9 Comments Add yours

  1. Liz Davis says:

    I just attended my first Ignite and it was a lot of fun. (I
    just blogged about it too.) I have decided I am definitely going to
    try to give a talk the next time Ignite comes to Boston. I also
    feel like this is a skill that kids need to have. I’m going to try
    working with my English teachers to encourage them to make an
    Ignite type assignment. We currently run poetry and speech
    competitions. I would like to add an Ignite competition into the
    mix. I know these aren’t traditionally competitions, but I work at
    a boy’s school and the competition angle really does work
    there.

  2. Tim says:

    I am working on some lessons using this method for the students to present their final projects. I never thought about having a “free for all” where they present anything of interest to them. Thanks for the idea. We’l all learn a little bit more about each other with that type presentation.

  3. dunsiger says:

    What a great post, Amanda! I think that you may have just inspired me to try something new too. In June, my Grade 1 and 2 students have to memorize and present a poem for a Poetry Assembly, and it’s usually really hard for them. I try to give them lots of public speaking opportunities first, but it takes practice. Maybe I’ll try an ignite presentation with them. Students could find photographs on a topic that interests them, make a simple slideshow, and then give this presentation format a try. Hmmm … you have me thinking! Thanks Amanda!

    Aviva

  4. Jeff Richardson says:

    I could totally see this as being a great opportunity for middle schoolers and you are right…some of them would blow it out of the water. Just imagine giving them a chance to share on a topic THEY CHOOSE, no pressure, no grade, just an opportunity to speak about something that’s important to them. If anyone could pull it of, you could! I haven’t been to an Ignite but saw 3 presenters at Educon do this very thing…5 mins, 15 sec/slide. Was very entertaining and engaging. What more could you want in a middle school class?!

  5. Well, the first time I went to post this it ate it. Try again….I gave an IGNITE talk a year ago and had a similar experience. Our students present at the end of each of their projects which means some give between 50 and 60 oral presentations each year. To mix it up some teachers are having their classes present in this style and, as far as I can tell, the students like it.

  6. Nanci Scarpulla says:

    I could back this up 100%. Looking back (25+) years ago, I can see that drama and dance classes did more to prepare me for real life job applications than some other required classes. Sure, the nerves were there but being able to stand before people and speak clearly with assurance has paid off as an adult. It really was not until college that I practiced so much but even before entering college, my optional/elective classes in middle and high school gave me more of a benefit to excel in college.
    You bring such a great point.
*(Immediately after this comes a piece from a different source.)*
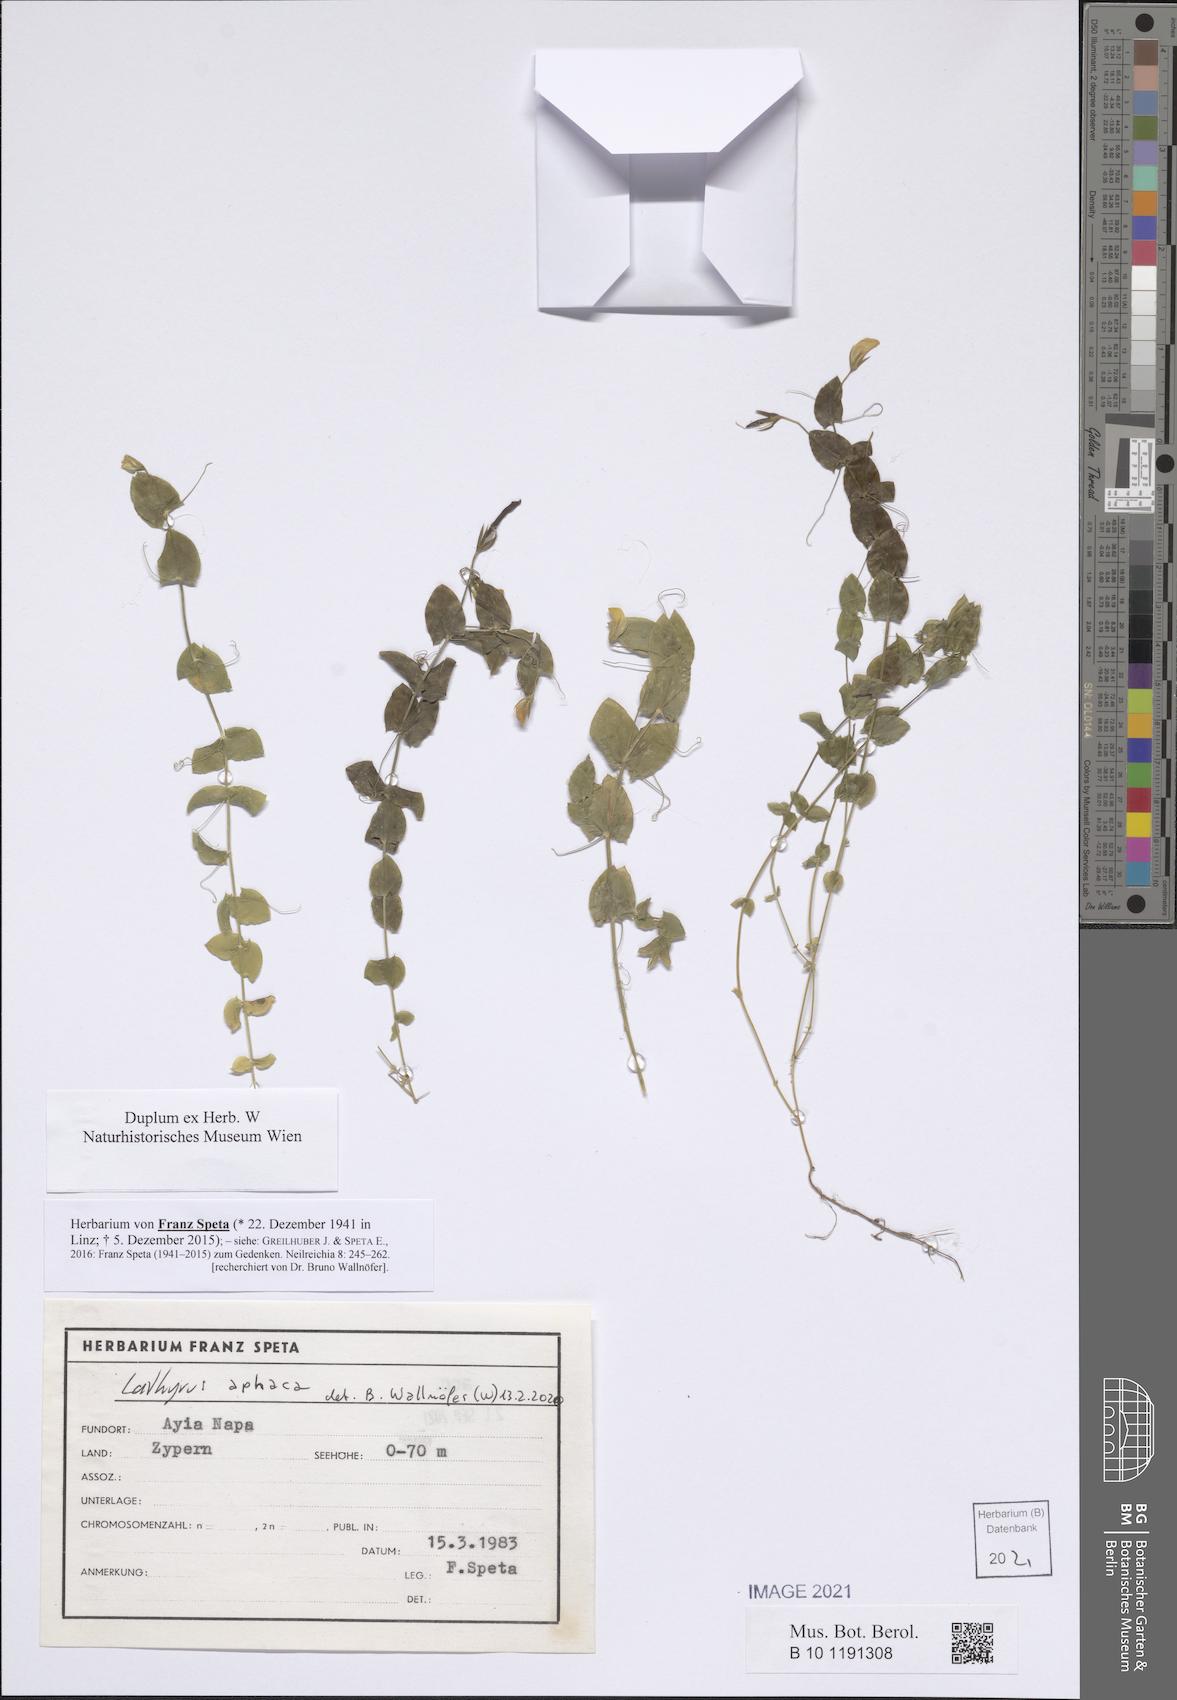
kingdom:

It is never too early to build confidence and promote representation in front of others.
    By the way, anyone who can represent hose in a way that I heard on Thursday night, can represent me any day!

    1. amandacdykes says:

      Thanks everyone for ideas! Glad so many are already doing this!

  7. Amanda, I am sure that you have the answer you were searching for by this point. It is clear that you are ahead of most teachers in your attempt at placing a grade on blogs. I suggest you take a current rubric as a guide; write down what is important to learn from this lesson; categorize what you would consider acceptable into a self developed rubric; and create a score for each level you develop. You will have to lead in this area because it is not well documented. Keep up the good work with student blogging and maybe you will be the person that leads our nation’s educators to a rubric for student blogs. Eventually we will catch up to where you already are.